In this investigation, criteria were selected to establish a cohort that was planned for chronic oral bisphosphonate treatment for osteoporosis and to limit issues related to a historical cohort established from an electronic database. Once weekly alendronate was selected as it is the most common osteoporosis treatment prescribed in the VA and has better adherence compared to daily dosing.²⁴ To focus on medication-use patterns of VA patients rather than anticipated reasons for discontinuation of therapy, we excluded patients whose VA medical chart detailed an allergy or adverse event with oral bisphosphonates, but this was a <3% of our cohort. To be included, a patient required at least 2 years of follow-up, a time period sufficient to detect outcome differences from drug effect and to limit patients with a baseline level of comorbidity likely to impair adherence. Despite this approach, 52% of the cohort was nonadherent (MPR<80%) in year 1 consistent with multiple other studies.^11,25,26 This demonstrates oral bisphosphonate adherence presents a specific challenge for the treatment of osteoporosis. Similar to our findings, others have reported that low adherence to oral bisphosphonates contributes to poor BMD response²⁶ and increased fractures.²⁵ Current treatment guidelines detail that patients with such events should be evaluated as possible “nonresponders” and be assessed for adherence.⁶ However, these guidelines do not include recommendations to modify treatment based on individualized measurements of adherence. The VA’s specific guidance for osteoporosis recommends that for low adherence (<80%) to oral bisphosphonates to “institute local measures to improve adherence” after 2 years⁵; however, reliable methods to improve adherence are lacking.⁴

Nearly 20% of our cohort was diagnosed as tobacco users which was associated with 65% lower odds of being adherent. In another study of male Veterans, Hansen et al¹¹ reported that a diagnosis of tobacco use doubled the odds of being nonadherent. Tobacco use is an independent risk factor for osteoporotic fractures, including hip fractures.²⁷ Furthermore, tobacco use contributes to increased risk of fracture and poor BMD response during treatment with an oral bisphosphonate.²⁸ In our adjusted model, there was a trend toward tobacco use increasing the odds of developing an incident fracture [OR 1.55 (0.97, 2.48)]. We also found that baseline fracture predicted low adherence [OR 0.64 (0.41, 0.98)], but this was not maintained in our adjusted analyses. Others have reported baseline fracture to be associated with poor adherence in postmenopausal females and increased osteoporosis related events.⁹ Overall, the current data provide further support that tobacco users and those with baseline fracture are especially at risk of low adherence and poorer osteoporosis outcomes.

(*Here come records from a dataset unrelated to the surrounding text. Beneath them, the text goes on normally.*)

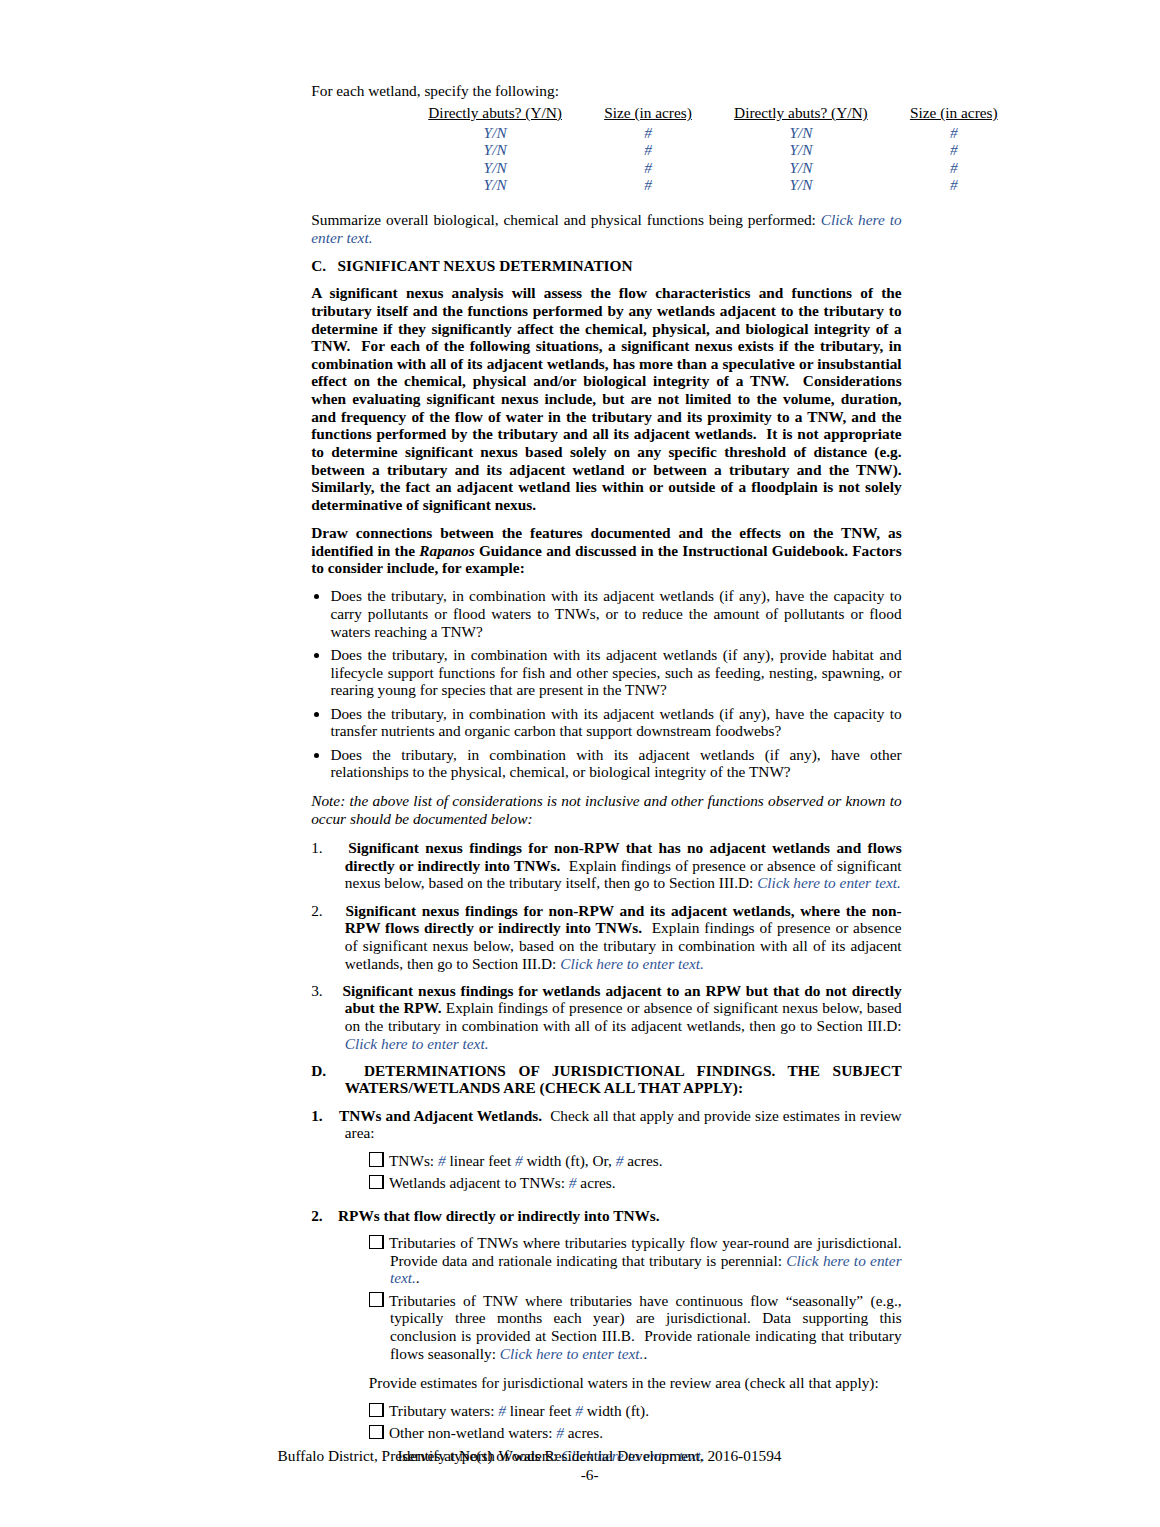For each wetland, specify the following:
| Directly abuts? (Y/N) | Size (in acres) | Directly abuts? (Y/N) | Size (in acres) |
| --- | --- | --- | --- |
| Y/N | # | Y/N | # |
| Y/N | # | Y/N | # |
| Y/N | # | Y/N | # |
| Y/N | # | Y/N | # |
Summarize overall biological, chemical and physical functions being performed: Click here to enter text.
C. SIGNIFICANT NEXUS DETERMINATION
A significant nexus analysis will assess the flow characteristics and functions of the tributary itself and the functions performed by any wetlands adjacent to the tributary to determine if they significantly affect the chemical, physical, and biological integrity of a TNW. For each of the following situations, a significant nexus exists if the tributary, in combination with all of its adjacent wetlands, has more than a speculative or insubstantial effect on the chemical, physical and/or biological integrity of a TNW. Considerations when evaluating significant nexus include, but are not limited to the volume, duration, and frequency of the flow of water in the tributary and its proximity to a TNW, and the functions performed by the tributary and all its adjacent wetlands. It is not appropriate to determine significant nexus based solely on any specific threshold of distance (e.g. between a tributary and its adjacent wetland or between a tributary and the TNW). Similarly, the fact an adjacent wetland lies within or outside of a floodplain is not solely determinative of significant nexus.
Draw connections between the features documented and the effects on the TNW, as identified in the Rapanos Guidance and discussed in the Instructional Guidebook. Factors to consider include, for example:
Does the tributary, in combination with its adjacent wetlands (if any), have the capacity to carry pollutants or flood waters to TNWs, or to reduce the amount of pollutants or flood waters reaching a TNW?
Does the tributary, in combination with its adjacent wetlands (if any), provide habitat and lifecycle support functions for fish and other species, such as feeding, nesting, spawning, or rearing young for species that are present in the TNW?
Does the tributary, in combination with its adjacent wetlands (if any), have the capacity to transfer nutrients and organic carbon that support downstream foodwebs?
Does the tributary, in combination with its adjacent wetlands (if any), have other relationships to the physical, chemical, or biological integrity of the TNW?
Note: the above list of considerations is not inclusive and other functions observed or known to occur should be documented below:
1. Significant nexus findings for non-RPW that has no adjacent wetlands and flows directly or indirectly into TNWs. Explain findings of presence or absence of significant nexus below, based on the tributary itself, then go to Section III.D: Click here to enter text.
2. Significant nexus findings for non-RPW and its adjacent wetlands, where the non-RPW flows directly or indirectly into TNWs. Explain findings of presence or absence of significant nexus below, based on the tributary in combination with all of its adjacent wetlands, then go to Section III.D: Click here to enter text.
3. Significant nexus findings for wetlands adjacent to an RPW but that do not directly abut the RPW. Explain findings of presence or absence of significant nexus below, based on the tributary in combination with all of its adjacent wetlands, then go to Section III.D: Click here to enter text.
D. DETERMINATIONS OF JURISDICTIONAL FINDINGS. THE SUBJECT WATERS/WETLANDS ARE (CHECK ALL THAT APPLY):
1. TNWs and Adjacent Wetlands. Check all that apply and provide size estimates in review area:
TNWs: # linear feet # width (ft), Or, # acres.
Wetlands adjacent to TNWs: # acres.
2. RPWs that flow directly or indirectly into TNWs.
Tributaries of TNWs where tributaries typically flow year-round are jurisdictional. Provide data and rationale indicating that tributary is perennial: Click here to enter text..
Tributaries of TNW where tributaries have continuous flow “seasonally” (e.g., typically three months each year) are jurisdictional. Data supporting this conclusion is provided at Section III.B. Provide rationale indicating that tributary flows seasonally: Click here to enter text..
Provide estimates for jurisdictional waters in the review area (check all that apply):
Tributary waters: # linear feet # width (ft).
Other non-wetland waters: # acres.
Identify type(s) of waters: Click here to enter text.
Buffalo District, Preserves at North Woods Residential Development, 2016-01594
-6-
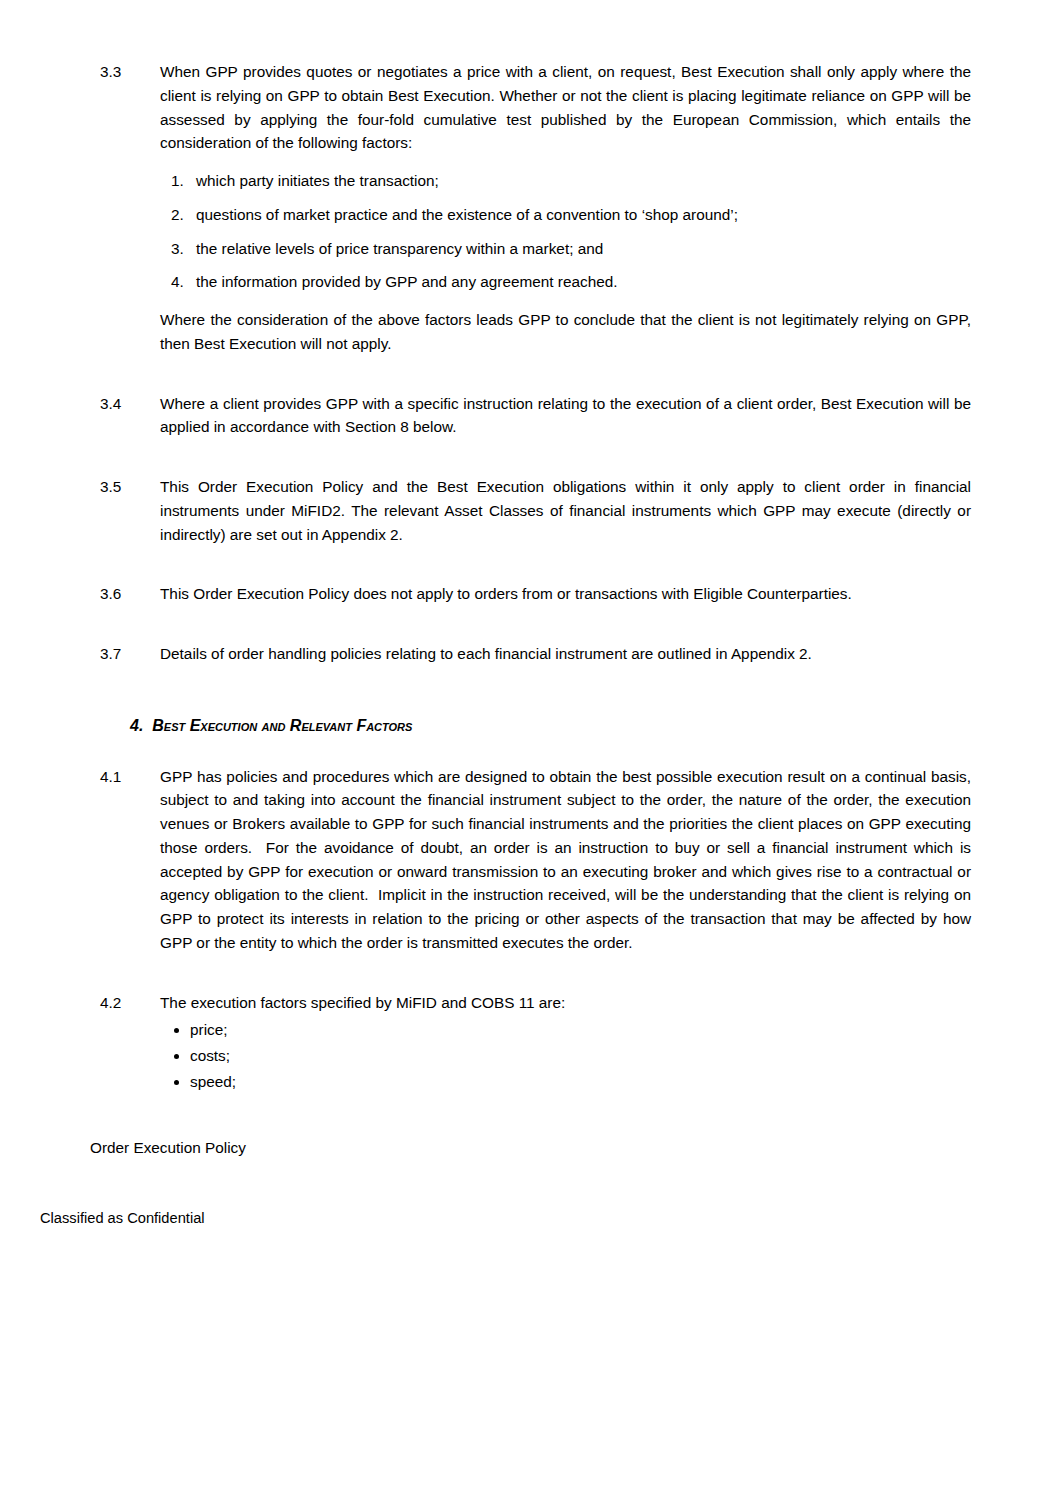3.3
When GPP provides quotes or negotiates a price with a client, on request, Best Execution shall only apply where the client is relying on GPP to obtain Best Execution. Whether or not the client is placing legitimate reliance on GPP will be assessed by applying the four-fold cumulative test published by the European Commission, which entails the consideration of the following factors:
which party initiates the transaction;
questions of market practice and the existence of a convention to ‘shop around’;
the relative levels of price transparency within a market; and
the information provided by GPP and any agreement reached.
Where the consideration of the above factors leads GPP to conclude that the client is not legitimately relying on GPP, then Best Execution will not apply.
3.4
Where a client provides GPP with a specific instruction relating to the execution of a client order, Best Execution will be applied in accordance with Section 8 below.
3.5
This Order Execution Policy and the Best Execution obligations within it only apply to client order in financial instruments under MiFID2. The relevant Asset Classes of financial instruments which GPP may execute (directly or indirectly) are set out in Appendix 2.
3.6
This Order Execution Policy does not apply to orders from or transactions with Eligible Counterparties.
3.7
Details of order handling policies relating to each financial instrument are outlined in Appendix 2.
4. Best Execution and Relevant Factors
4.1
GPP has policies and procedures which are designed to obtain the best possible execution result on a continual basis, subject to and taking into account the financial instrument subject to the order, the nature of the order, the execution venues or Brokers available to GPP for such financial instruments and the priorities the client places on GPP executing those orders. For the avoidance of doubt, an order is an instruction to buy or sell a financial instrument which is accepted by GPP for execution or onward transmission to an executing broker and which gives rise to a contractual or agency obligation to the client. Implicit in the instruction received, will be the understanding that the client is relying on GPP to protect its interests in relation to the pricing or other aspects of the transaction that may be affected by how GPP or the entity to which the order is transmitted executes the order.
4.2
The execution factors specified by MiFID and COBS 11 are:
price;
costs;
speed;
Order Execution Policy
Classified as Confidential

Our findings increase the evidence that early adherence should influence clinical decision making for osteoporosis treatment. A review of published interventions to promote adherence to osteoporosis treatment found many interventions were not effective and the ones that reported improved adherence were expensive and/or lower quality studies.⁴ With this in mind, low-adherence patients should be considered for osteoporosis therapies that are known to have better adherence, including denosumab²⁹ and zoledronic acid.³⁰ This is especially relevant for high fracture risks patients such as those with baseline fracture or tobacco users. Our patients with low adherence during year 1 had poorer BMD response and increased fracture long-term. In a post hoc analysis of the alendronate Fracture Intervention Trial in postmenopausal females, the time to benefit for fracture prevention was 11 months for all participants and 8 and 19 months for those aged ≥70 years and <70 years, respectively.³¹ In our cohort, adherent was defined as ≥80% as other studies support this to be the most beneficial level. At adherence rates between 50% and 80%, the clinical benefit is reduced and at rates <50% most benefit is lost.^25,26 Considering these defined levels of benefit by adherence and defined time to benefit, we propose providers to access adherence to oral bisphosphonates between 6 and 12 months of therapy. This does require that providers have tools to evaluate adherence and systems-based approaches would support providers. Within the VA EMR the dates of medication fills completed by the VA are readily available allowing the opportunity to intervene based on adherence.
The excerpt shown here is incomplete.